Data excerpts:
|---|
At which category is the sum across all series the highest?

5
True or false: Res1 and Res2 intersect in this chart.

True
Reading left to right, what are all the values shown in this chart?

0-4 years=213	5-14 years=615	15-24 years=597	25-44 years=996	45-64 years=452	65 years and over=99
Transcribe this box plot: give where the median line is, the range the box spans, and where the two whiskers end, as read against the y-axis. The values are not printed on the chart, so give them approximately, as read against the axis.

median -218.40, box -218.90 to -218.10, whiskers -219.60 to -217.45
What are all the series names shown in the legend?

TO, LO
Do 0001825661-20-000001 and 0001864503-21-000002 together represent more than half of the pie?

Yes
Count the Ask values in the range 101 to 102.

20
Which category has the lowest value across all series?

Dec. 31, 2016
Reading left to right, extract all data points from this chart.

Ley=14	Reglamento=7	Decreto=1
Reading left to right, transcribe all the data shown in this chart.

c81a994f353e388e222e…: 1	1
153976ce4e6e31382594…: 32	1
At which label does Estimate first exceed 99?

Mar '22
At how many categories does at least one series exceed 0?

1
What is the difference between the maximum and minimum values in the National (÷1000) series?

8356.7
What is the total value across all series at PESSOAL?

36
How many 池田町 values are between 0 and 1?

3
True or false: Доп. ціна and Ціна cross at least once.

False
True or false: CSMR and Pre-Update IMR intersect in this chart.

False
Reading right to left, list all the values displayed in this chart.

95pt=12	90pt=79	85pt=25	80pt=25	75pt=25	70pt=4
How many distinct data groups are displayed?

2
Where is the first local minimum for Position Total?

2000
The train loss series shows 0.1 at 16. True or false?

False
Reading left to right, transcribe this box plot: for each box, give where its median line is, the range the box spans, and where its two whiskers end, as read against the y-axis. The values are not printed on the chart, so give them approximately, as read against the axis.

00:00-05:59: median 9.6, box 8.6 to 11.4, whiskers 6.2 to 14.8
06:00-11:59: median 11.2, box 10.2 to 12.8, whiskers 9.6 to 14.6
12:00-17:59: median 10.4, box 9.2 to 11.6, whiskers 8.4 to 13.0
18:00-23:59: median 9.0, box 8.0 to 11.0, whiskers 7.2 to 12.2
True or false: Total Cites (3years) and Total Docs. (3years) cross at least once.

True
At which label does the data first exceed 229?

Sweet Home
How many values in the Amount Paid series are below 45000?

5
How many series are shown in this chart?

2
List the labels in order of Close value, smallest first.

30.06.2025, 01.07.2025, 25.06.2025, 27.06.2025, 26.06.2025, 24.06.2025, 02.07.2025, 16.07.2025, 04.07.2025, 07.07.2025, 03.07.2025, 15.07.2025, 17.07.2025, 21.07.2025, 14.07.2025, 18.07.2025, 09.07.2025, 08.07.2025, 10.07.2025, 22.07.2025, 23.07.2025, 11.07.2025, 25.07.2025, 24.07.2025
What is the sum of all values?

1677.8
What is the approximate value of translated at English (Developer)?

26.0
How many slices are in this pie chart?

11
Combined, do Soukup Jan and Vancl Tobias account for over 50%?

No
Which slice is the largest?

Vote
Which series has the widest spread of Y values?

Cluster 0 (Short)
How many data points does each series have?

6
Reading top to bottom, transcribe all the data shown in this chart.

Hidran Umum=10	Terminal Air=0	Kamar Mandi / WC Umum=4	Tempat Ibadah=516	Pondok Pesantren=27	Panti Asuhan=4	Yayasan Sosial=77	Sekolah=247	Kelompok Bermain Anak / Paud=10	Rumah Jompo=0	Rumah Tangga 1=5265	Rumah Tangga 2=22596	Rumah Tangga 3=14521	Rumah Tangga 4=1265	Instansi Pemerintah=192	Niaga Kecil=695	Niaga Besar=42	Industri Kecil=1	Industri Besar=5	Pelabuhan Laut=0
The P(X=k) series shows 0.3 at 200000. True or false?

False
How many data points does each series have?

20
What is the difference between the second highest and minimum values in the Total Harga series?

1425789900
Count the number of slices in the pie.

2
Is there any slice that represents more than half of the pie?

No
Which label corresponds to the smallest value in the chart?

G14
|---|
#### What you should do:
From the data above, pull out every line that contains the word "between".

#### Answer area:
What is the difference between the maximum and minimum values in the National (÷1000) series?
How many 池田町 values are between 0 and 1?
What is the difference between the second highest and minimum values in the Total Harga series?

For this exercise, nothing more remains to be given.